Records supplied:
○ ○ ○ ○ ○ ○ ○
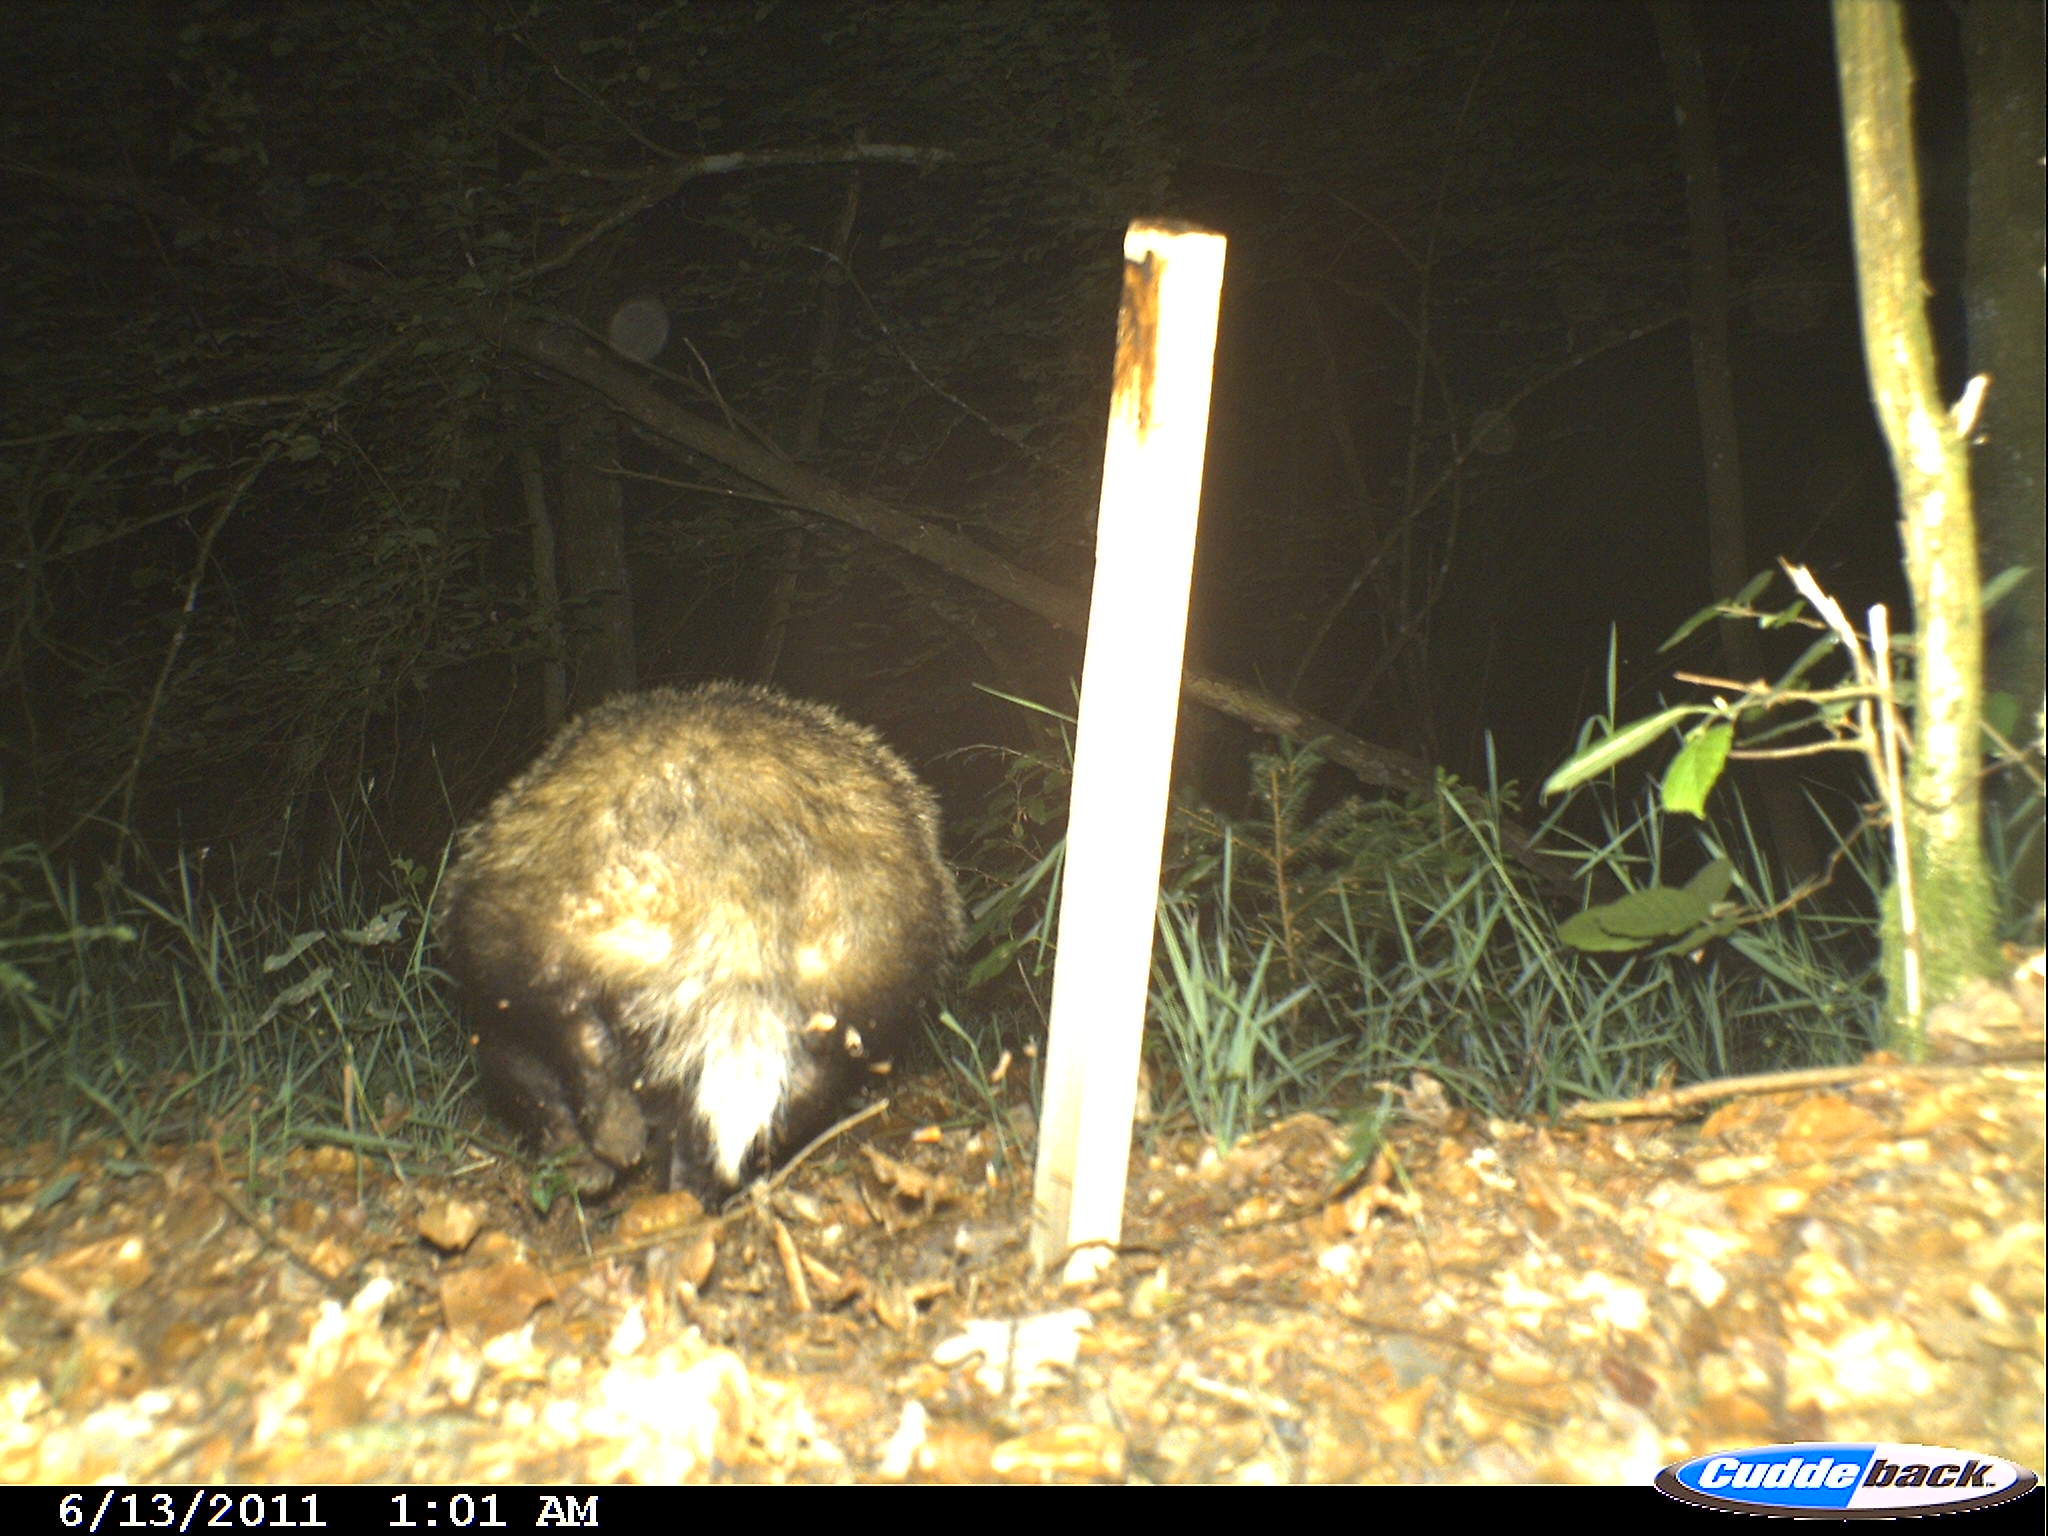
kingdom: Animalia
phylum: Chordata
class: Mammalia
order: Carnivora
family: Mustelidae
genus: Meles
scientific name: Meles meles
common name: Eurasian badger
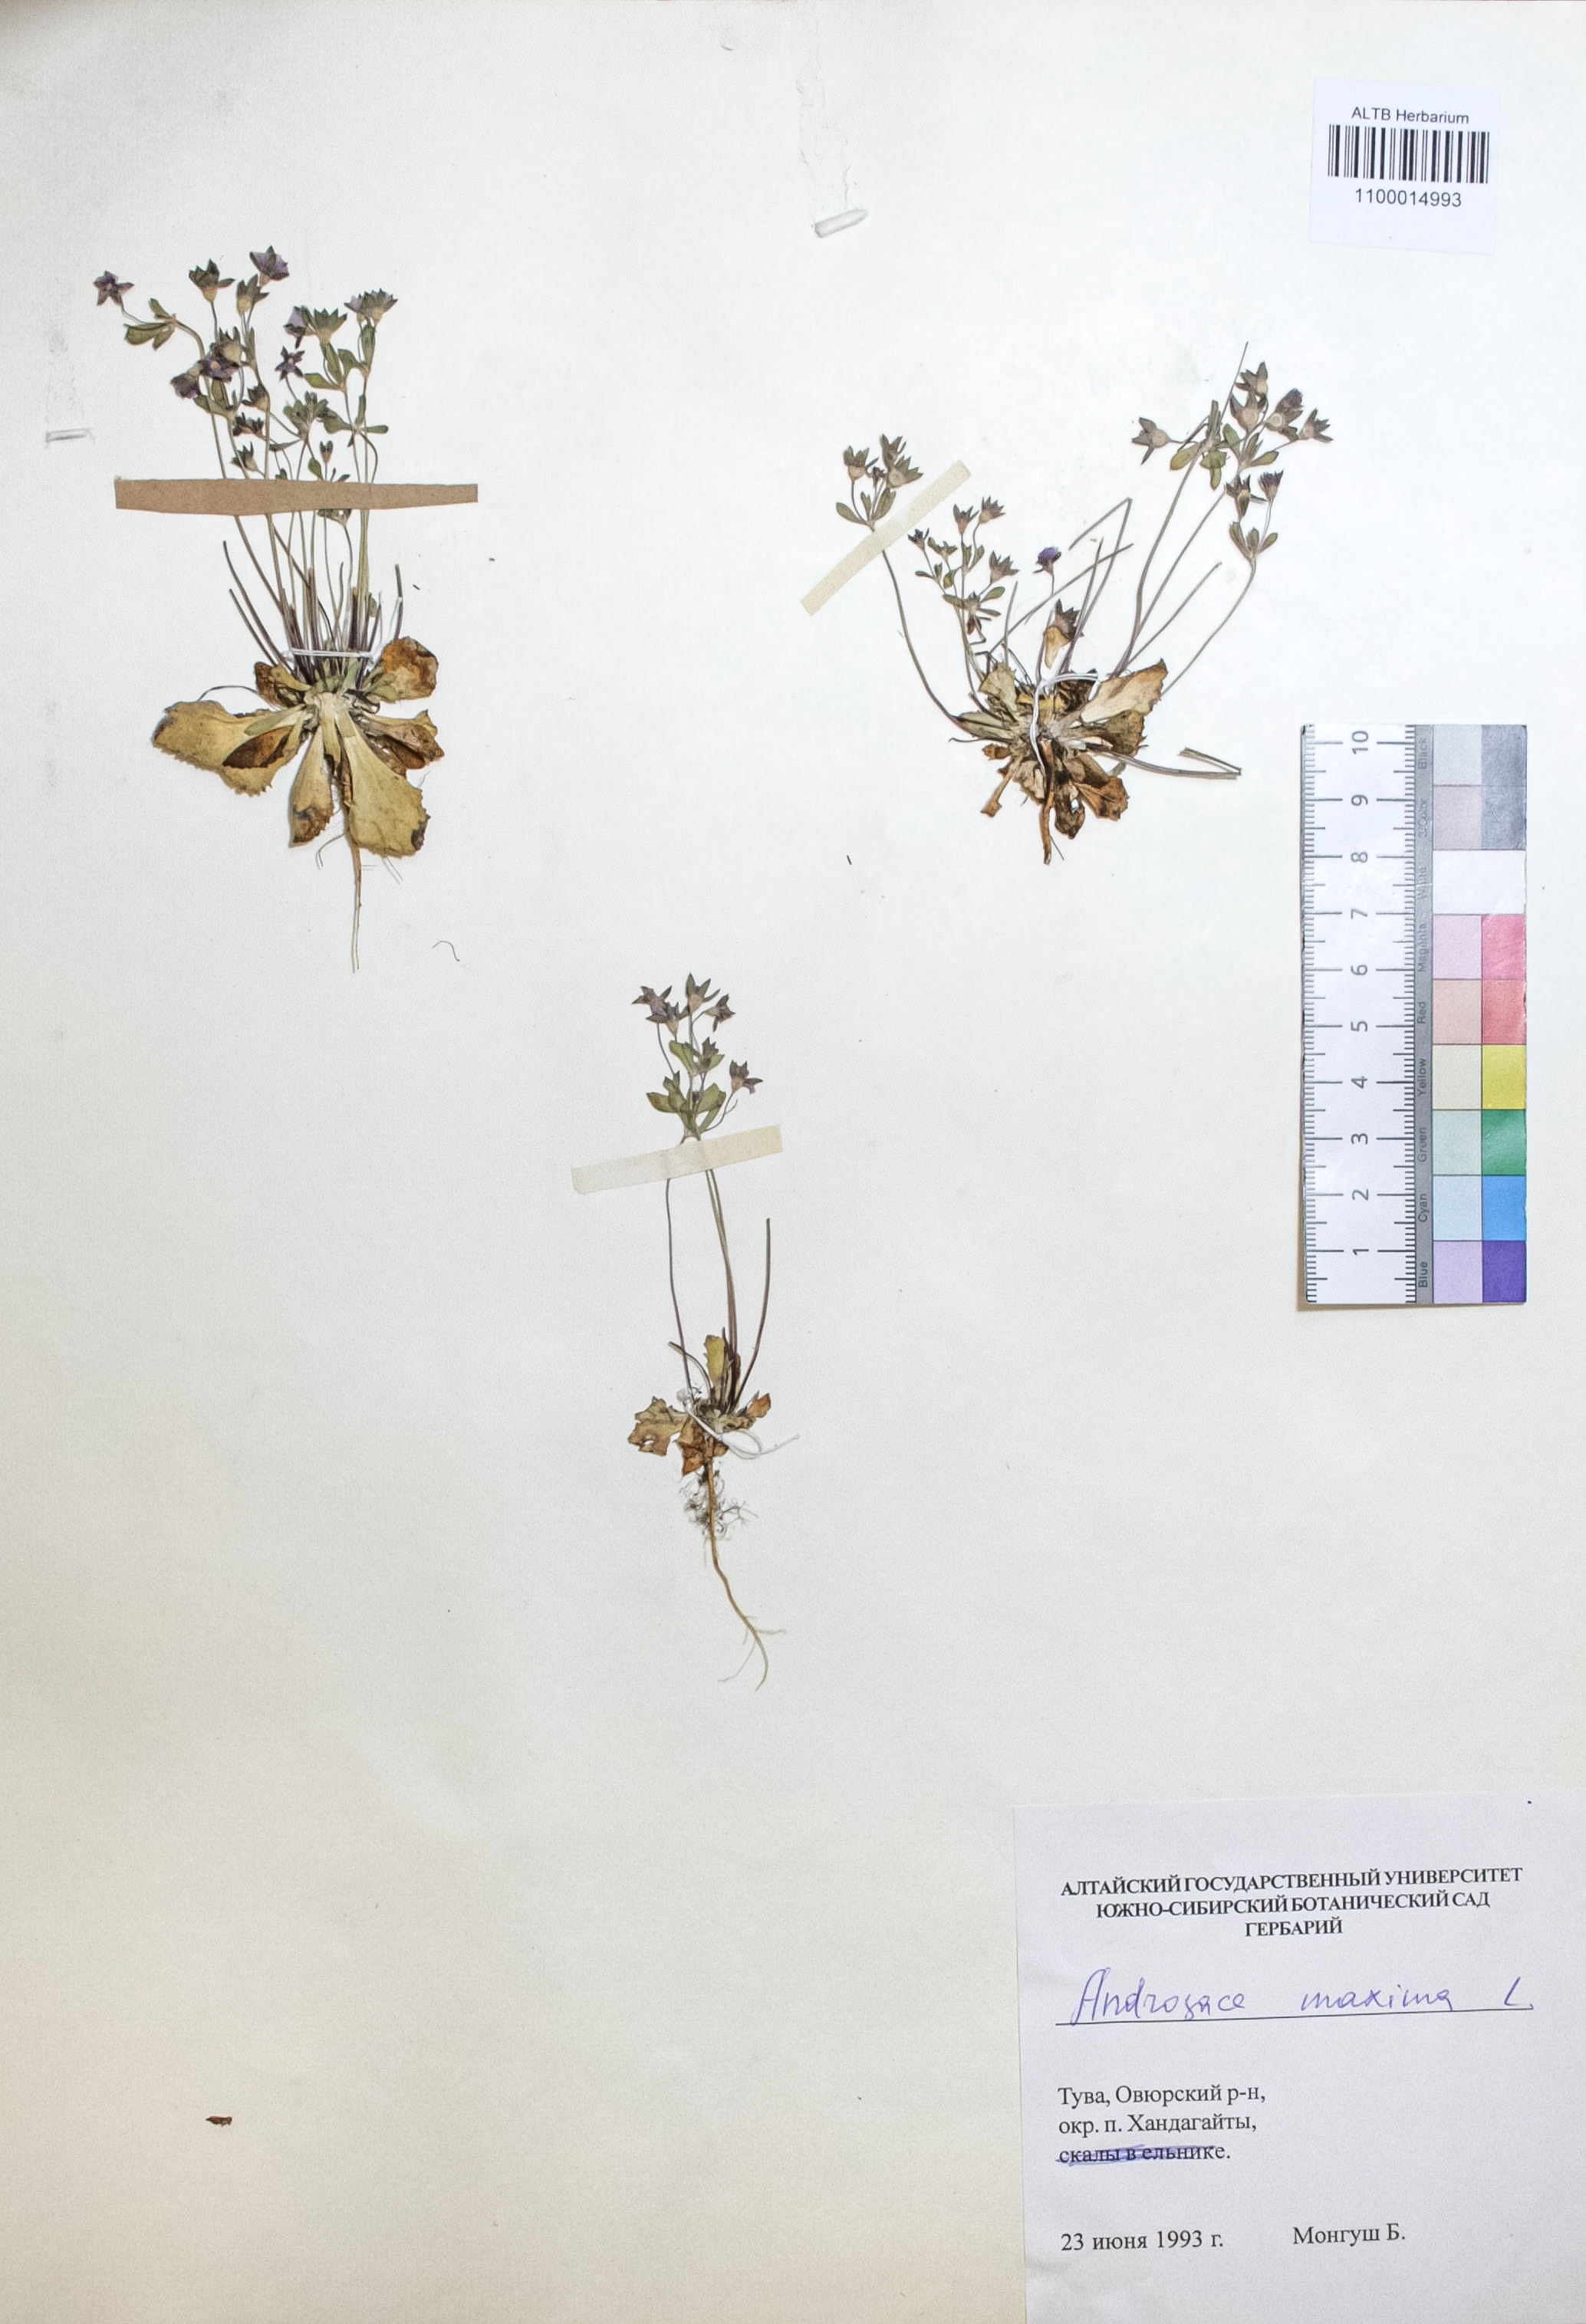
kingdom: Plantae
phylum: Tracheophyta
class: Magnoliopsida
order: Ericales
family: Primulaceae
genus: Androsace
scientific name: Androsace maxima
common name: Annual androsace
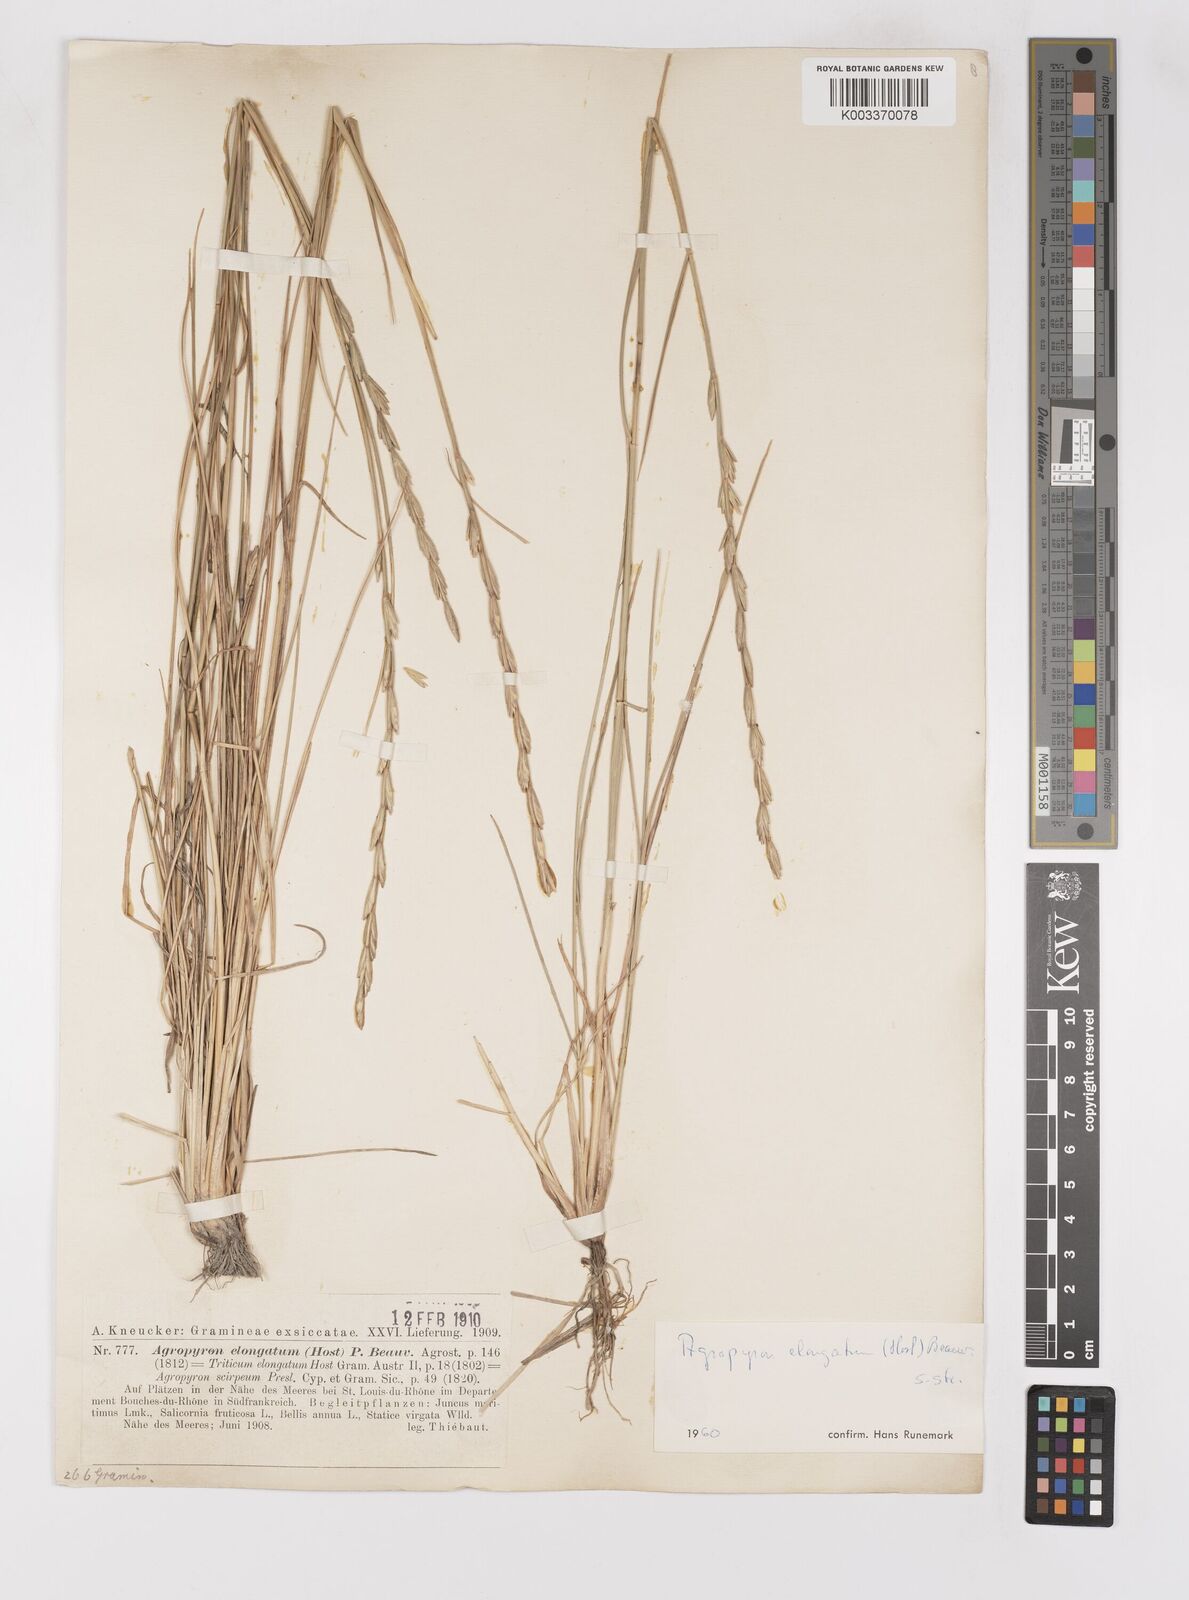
○ ○ ○ ○ ○ ○ ○
Task brief: Render every line of the records above as a Markdown table with the columns Row and Entry, numbering the rows and omitting blank lines. Leave the pictures out of the table.

Written answer:
| Row | Entry |
|---|---|
| 1 | kingdom: Animalia |
| 2 | phylum: Chordata |
| 3 | class: Mammalia |
| 4 | order: Carnivora |
| 5 | family: Mustelidae |
| 6 | genus: Meles |
| 7 | scientific name: Meles meles |
| 8 | common name: Eurasian badger |
| 9 | kingdom: Plantae |
| 10 | phylum: Tracheophyta |
| 11 | class: Magnoliopsida |
| 12 | order: Ericales |
| 13 | family: Primulaceae |
| 14 | genus: Androsace |
| 15 | scientific name: Androsace maxima |
| 16 | common name: Annual androsace |